TEXTE À LIRE:
Le Représentant spécial a également mis l’accent sur les efforts humanitaires importants qui se concentrent sur les réfugiés syriens, les rapatriés en provenance de Syrie et les personnes déplacées à l’intérieur de l’Iraq.  L’Iraq, a-t-il dit, héberge actuellement près de 120 000 ressortissants syriens en quête de sécurité et d’aide humanitaire.  La majorité de la population réfugiée syrienne se trouve actuellement dans la région du Kurdistan et, chaque jour en moyenne, 800 personnes entrent dans le pays. 


En outre, environ 80 000 Iraquiens ont fui la Syrie pour retourner en Iraq au cours des derniers mois, portant à plus de 1,2 million de personnes le nombre d’Iraquiens déplacés.  Les rapatriés et les déplacés internes ont besoin d’une aide humanitaire d’urgence, a prévenu M. Kobler.  Il a demandé au Gouvernement iraquien d’accroître et d’accélérer l’assistance fournie aux rapatriés iraquiens en provenance de Syrie et d’assurer leur réintégration rapide.


Une autre source de préoccupation, a dit le Chef de la MANUI, vient des questions liées aux droits de l’homme et à l’administration de la justice.  « Chaque cas de torture est un cas de trop.  Les confessions obtenues par la force sont inacceptables », a-t-il notamment déclaré, abordant la situation des détenus, en particulier dans les prisons placées sous l’autorité du Ministère de l’intérieur.  


Il a réitéré l’appel du Secrétaire général à l’Iraq pour qu’il envisage un moratoire sur toutes les exécutions, conformément aux résolutions pertinentes de l’Assemblée générale.

DONNÉES SOURCES:

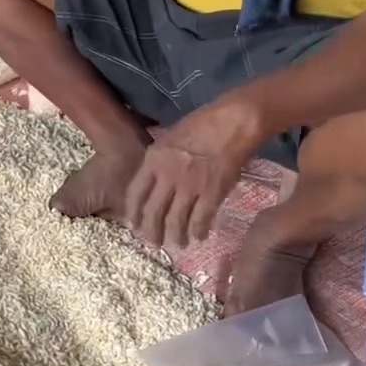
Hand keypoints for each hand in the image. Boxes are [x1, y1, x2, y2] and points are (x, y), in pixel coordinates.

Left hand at [124, 98, 262, 250]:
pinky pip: (201, 220)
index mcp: (153, 160)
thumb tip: (152, 182)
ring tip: (178, 243)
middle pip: (153, 213)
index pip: (135, 194)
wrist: (232, 122)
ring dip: (176, 236)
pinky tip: (199, 236)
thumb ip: (158, 162)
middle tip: (155, 242)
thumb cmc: (201, 125)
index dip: (134, 214)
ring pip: (176, 221)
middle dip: (152, 232)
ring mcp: (190, 186)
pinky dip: (199, 231)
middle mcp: (168, 176)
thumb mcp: (168, 138)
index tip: (135, 224)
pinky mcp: (212, 193)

CONSIGNES:
**1.** Relevez tous les chiffres de personnes cités dans le texte sur l'Iraq, avec le groupe auquel chacun se rapporte.
**2.** Reproduisez fidèlement le passage du texte sur l'Iraq qui va de « Il a réitéré » jusqu'à « de l’Assemblée générale. ».

CORRIGÉ:
**1.**
- près de 120 000 : ressortissants syriens hébergés par l'Iraq
- 800 : personnes qui entrent chaque jour en moyenne dans le pays
- environ 80 000 : Iraquiens ayant fui la Syrie pour retourner en Iraq au cours des derniers mois
- plus de 1,2 million : Iraquiens déplacés

**2.**
Il a réitéré l’appel du Secrétaire général à l’Iraq pour qu’il envisage un moratoire sur toutes les exécutions, conformément aux résolutions pertinentes de l’Assemblée générale.